With "sociálnych" as the search word, show every line of the material that has it.

⁂

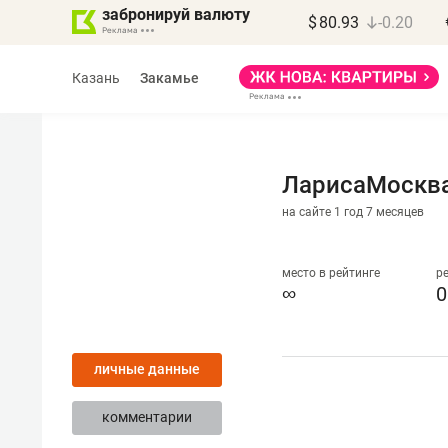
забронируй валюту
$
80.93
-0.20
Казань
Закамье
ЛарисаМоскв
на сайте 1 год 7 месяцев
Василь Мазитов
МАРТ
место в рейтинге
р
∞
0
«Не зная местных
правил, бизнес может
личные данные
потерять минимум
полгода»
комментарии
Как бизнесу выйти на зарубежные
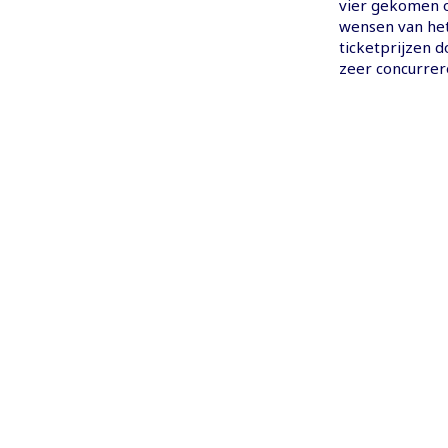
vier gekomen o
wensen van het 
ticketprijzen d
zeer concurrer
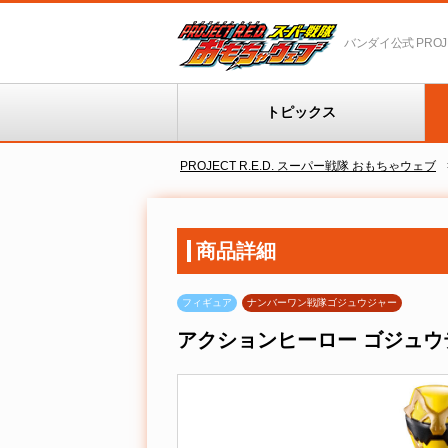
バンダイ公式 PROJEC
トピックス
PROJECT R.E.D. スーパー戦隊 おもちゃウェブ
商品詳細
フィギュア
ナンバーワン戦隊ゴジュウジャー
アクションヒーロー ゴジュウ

⁂

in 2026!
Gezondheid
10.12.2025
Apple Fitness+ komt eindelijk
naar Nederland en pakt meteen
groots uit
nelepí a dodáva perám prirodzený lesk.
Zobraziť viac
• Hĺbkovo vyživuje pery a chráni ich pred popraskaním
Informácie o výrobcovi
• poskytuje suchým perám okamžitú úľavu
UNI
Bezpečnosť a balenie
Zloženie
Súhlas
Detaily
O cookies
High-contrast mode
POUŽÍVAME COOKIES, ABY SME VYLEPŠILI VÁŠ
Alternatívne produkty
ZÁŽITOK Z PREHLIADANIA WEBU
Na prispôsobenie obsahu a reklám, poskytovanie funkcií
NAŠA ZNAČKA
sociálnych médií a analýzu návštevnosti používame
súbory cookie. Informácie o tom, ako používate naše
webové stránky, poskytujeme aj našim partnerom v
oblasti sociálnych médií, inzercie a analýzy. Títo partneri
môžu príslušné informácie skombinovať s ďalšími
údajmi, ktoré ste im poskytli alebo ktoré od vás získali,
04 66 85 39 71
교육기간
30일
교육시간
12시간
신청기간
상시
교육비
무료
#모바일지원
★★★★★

⁂

-- TASK SOLUTION --
sociálnych médií a analýzu návštevnosti používame
oblasti sociálnych médií, inzercie a analýzy. Títo partneri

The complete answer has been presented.